_What you will do_: Translate this sentence from the article on rising anti-Pakistan sentiment after the attack into Spanish: "A lot of this is visible on Twitter where a lot of people are expressing their anger."

_Document text_:
______

Over 40 CRPF personnel lost their lives in the attack while around the same number are facing fatal injuries. According to Indian media, the Kashmir centric proscribed organisation, Jaish-e-Mohammad, claimed the responsibility of the attack and even released the video of the suicide bomber.

Instead of discussing their security lapse, Indian authorities and media are blaming certain elements in Pakistan. This has been resulting in the rise of tensions between the two countries and also the already pretty popular anti-Pakistan sentiment in India.

Films and Art Under Threat

Although a lot of voices even from within India are calling for the need to revisit their own extremist policies that have led to this moment, there is a growing anti-Pakistan sentiment too.

Fuelled by the Indian government’s rhetoric that Pakistan is behind the attack, the hatred is on the rise. A lot of this is visible on Twitter where a lot of people are expressing their anger.

And like always, arts and entertainment have become the first victims of this rage. Just hours after the attack, certain sections from across the border have started calling for the ban on “entertaining Pakistan.”

Indian movie business analyst and editor of Complete Cinema, Atul Mohan in a tweet after the attack urged the filmmakers to stop their films from being exhibited in Pakistan and said that time has come for trade associations and film studios and producers to take a stand.

Following the suit, an Indian journalist posted a poll where he asked his followers to vote on whether Pakistan should be allowed to make money with Indian films.

The results of the poll, as of now, are 61 percent in favour of the option “No.”

Other Casualties

In the aftermath of the attack, famous Indian poet and lyricist, Javed Akhtar, also tweeted and announced that he and his wife Shabana Azmi wouldn’t be coming to Karachi where they were scheduled to participate in a literature conference on Kaifi Azmi.

Similarly, other Indian celebrities including Vishal Bharadwaj and Rekha Bharadwaj are scheduled to attend Shaan-e-Pakistan music event happening in Lahore late next month. If the situation worsens between the two nations, the participation of this Indian delegation can get cancelled too.

______

_Extracted records_:

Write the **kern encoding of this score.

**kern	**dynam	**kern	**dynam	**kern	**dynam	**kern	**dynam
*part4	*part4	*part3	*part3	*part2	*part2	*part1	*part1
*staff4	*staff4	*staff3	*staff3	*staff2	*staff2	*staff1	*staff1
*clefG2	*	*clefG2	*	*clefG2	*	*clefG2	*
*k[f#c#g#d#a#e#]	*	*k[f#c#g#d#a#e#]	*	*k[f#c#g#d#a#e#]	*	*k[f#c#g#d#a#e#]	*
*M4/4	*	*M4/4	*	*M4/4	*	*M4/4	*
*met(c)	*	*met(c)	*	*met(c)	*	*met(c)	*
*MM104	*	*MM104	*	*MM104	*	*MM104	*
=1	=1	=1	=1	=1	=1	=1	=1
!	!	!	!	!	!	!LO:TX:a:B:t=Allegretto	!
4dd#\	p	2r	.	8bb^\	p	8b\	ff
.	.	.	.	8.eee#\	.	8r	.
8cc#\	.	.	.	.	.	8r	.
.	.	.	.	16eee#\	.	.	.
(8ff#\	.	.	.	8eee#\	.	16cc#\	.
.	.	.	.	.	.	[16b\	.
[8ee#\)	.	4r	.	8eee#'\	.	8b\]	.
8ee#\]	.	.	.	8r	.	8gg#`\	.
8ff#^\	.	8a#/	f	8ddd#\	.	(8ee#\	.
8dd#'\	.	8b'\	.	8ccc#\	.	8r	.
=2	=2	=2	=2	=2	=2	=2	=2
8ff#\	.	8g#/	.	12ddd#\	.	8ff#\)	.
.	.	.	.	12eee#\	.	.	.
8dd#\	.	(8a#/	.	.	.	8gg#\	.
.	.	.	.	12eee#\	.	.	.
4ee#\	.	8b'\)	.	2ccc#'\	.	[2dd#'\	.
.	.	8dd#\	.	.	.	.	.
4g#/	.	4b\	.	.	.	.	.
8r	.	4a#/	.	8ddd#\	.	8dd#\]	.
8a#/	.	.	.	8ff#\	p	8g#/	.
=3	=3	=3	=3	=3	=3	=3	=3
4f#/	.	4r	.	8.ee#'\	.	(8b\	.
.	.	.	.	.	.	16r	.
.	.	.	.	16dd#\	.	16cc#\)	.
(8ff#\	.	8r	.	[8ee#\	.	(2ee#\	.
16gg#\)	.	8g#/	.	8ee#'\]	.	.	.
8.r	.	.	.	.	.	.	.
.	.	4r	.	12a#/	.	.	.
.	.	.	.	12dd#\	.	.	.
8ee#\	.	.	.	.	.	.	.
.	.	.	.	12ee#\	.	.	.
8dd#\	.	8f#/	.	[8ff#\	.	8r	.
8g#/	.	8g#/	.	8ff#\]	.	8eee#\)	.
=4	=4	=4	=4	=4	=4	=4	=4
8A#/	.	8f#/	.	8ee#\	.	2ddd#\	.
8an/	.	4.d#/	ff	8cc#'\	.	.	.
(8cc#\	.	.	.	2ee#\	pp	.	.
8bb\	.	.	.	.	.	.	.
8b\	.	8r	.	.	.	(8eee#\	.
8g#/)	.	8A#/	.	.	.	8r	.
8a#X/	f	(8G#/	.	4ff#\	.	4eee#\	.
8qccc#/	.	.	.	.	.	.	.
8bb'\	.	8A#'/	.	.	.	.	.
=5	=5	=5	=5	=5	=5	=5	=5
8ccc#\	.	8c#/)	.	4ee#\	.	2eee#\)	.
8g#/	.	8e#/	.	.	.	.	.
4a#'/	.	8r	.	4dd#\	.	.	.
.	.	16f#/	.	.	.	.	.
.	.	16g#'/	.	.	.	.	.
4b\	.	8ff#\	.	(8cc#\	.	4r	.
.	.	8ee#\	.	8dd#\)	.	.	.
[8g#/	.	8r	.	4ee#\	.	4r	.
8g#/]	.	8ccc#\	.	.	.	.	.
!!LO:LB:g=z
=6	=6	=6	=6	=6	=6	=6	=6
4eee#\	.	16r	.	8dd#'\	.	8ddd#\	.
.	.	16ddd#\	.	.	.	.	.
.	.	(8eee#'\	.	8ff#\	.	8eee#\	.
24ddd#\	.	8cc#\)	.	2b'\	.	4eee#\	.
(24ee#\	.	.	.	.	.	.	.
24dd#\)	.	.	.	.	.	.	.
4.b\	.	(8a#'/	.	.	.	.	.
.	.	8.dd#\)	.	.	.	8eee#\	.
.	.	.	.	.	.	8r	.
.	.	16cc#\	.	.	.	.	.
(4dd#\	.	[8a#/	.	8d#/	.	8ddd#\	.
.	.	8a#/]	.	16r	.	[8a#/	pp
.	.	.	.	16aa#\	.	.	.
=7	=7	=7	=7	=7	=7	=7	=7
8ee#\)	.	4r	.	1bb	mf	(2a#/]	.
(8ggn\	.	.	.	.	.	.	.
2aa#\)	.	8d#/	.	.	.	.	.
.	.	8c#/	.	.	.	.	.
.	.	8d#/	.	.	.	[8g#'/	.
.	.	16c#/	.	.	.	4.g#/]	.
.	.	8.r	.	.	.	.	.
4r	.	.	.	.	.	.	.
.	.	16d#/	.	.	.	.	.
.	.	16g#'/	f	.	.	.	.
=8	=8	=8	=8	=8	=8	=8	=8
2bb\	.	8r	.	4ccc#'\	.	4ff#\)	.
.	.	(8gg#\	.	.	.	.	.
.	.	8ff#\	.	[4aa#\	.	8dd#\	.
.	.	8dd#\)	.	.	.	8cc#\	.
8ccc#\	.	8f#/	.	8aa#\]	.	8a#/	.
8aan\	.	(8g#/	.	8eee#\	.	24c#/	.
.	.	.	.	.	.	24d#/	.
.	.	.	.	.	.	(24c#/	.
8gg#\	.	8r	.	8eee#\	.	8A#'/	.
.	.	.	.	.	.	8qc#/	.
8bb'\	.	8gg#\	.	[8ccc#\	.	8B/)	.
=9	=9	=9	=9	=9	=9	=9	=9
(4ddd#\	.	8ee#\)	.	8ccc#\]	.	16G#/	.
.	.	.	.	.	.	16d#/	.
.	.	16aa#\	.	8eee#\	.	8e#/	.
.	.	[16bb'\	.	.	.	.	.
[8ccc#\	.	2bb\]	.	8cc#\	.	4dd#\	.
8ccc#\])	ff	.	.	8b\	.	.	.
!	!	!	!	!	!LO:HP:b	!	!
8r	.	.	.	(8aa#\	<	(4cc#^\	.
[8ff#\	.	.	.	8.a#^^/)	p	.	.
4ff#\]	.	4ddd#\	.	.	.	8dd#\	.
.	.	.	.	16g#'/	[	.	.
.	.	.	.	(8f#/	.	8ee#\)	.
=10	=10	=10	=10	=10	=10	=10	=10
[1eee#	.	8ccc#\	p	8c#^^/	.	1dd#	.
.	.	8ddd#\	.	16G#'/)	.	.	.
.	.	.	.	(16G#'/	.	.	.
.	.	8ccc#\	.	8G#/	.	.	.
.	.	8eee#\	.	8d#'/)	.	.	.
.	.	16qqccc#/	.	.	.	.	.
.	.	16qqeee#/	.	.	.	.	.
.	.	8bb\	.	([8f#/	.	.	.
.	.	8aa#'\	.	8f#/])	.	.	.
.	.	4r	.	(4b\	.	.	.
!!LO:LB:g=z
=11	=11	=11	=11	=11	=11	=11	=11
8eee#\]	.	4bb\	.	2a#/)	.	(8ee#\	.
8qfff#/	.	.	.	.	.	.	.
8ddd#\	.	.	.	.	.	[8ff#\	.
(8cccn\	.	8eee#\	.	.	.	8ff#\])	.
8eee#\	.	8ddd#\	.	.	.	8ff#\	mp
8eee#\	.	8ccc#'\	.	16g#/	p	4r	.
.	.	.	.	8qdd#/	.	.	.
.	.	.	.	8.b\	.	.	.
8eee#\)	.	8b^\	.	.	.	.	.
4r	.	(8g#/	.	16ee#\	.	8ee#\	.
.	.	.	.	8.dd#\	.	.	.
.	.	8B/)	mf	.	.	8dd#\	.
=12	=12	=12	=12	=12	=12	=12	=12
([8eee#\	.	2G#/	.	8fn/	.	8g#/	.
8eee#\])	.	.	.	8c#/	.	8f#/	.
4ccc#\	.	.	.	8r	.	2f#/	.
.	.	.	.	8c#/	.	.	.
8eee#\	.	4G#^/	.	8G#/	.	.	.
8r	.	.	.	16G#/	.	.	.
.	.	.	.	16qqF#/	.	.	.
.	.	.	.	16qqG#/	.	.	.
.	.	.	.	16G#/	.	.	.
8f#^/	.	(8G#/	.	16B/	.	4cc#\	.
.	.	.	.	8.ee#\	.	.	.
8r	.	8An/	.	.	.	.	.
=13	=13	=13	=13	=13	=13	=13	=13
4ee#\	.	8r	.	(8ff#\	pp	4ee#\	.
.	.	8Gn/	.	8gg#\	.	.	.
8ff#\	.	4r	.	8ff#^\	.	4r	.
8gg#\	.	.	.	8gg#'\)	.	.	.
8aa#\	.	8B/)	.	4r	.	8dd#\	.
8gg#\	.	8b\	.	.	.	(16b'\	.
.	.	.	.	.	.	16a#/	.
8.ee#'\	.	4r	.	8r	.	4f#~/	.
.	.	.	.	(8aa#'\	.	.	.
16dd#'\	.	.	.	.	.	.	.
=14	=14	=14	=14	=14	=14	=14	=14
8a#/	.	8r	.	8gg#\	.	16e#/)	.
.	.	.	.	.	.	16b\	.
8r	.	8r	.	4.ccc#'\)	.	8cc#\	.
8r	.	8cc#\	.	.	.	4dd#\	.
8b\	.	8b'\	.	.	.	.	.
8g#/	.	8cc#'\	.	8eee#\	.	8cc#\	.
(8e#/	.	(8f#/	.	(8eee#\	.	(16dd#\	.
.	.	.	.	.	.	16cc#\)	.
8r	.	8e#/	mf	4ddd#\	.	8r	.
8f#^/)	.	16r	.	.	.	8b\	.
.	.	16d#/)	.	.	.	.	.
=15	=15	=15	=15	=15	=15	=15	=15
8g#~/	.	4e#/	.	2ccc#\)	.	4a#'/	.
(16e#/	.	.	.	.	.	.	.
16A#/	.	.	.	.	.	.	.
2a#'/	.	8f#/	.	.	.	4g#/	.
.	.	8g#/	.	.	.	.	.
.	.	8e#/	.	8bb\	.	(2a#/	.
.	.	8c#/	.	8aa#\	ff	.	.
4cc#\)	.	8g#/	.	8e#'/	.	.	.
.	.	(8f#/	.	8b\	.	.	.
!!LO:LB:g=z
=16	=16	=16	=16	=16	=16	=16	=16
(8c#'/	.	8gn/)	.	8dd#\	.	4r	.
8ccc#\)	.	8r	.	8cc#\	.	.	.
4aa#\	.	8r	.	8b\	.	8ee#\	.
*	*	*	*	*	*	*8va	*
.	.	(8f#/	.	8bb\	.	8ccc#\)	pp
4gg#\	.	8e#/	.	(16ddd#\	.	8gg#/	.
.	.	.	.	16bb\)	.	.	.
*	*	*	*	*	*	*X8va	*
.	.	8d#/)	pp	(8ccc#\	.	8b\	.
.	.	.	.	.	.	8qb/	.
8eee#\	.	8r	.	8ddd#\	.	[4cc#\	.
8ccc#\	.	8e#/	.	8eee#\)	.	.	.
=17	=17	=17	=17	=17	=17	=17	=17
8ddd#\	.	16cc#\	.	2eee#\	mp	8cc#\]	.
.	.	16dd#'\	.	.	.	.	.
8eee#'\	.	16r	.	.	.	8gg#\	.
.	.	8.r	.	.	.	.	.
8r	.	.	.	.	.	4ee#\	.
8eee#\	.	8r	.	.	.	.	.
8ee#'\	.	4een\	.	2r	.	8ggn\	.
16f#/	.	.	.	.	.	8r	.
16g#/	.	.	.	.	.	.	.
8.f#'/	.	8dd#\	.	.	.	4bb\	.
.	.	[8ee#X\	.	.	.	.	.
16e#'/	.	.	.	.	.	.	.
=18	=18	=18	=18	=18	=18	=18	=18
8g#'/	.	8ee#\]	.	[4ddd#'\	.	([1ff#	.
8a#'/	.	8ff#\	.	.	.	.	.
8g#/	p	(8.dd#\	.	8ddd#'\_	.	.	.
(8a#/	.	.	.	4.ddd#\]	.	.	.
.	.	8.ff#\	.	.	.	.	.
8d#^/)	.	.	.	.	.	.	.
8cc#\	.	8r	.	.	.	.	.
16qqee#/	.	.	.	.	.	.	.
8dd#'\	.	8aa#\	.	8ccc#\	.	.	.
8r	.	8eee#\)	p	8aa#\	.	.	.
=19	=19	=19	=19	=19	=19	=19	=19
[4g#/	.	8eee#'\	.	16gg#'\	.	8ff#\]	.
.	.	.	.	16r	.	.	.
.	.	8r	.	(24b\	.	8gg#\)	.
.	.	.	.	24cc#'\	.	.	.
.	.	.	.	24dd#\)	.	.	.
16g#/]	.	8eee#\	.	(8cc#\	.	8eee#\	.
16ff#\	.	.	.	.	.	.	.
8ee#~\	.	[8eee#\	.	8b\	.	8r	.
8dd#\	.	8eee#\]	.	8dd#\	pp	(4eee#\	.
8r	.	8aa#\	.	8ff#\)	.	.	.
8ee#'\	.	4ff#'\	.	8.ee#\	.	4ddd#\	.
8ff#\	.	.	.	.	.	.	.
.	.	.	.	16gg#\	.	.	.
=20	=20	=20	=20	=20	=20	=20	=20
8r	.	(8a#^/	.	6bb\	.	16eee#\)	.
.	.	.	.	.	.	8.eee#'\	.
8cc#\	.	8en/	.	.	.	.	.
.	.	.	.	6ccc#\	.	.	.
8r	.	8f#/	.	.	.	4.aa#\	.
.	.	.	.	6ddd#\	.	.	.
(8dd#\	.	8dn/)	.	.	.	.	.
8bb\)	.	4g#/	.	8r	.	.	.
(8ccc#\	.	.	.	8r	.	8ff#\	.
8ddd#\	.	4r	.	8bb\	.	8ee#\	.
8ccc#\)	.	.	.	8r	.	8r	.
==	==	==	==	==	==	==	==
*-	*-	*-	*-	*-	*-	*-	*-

______

_Response to the task_: Gran parte de esto se ve en Twitter, donde mucha gente está expresando su enojo.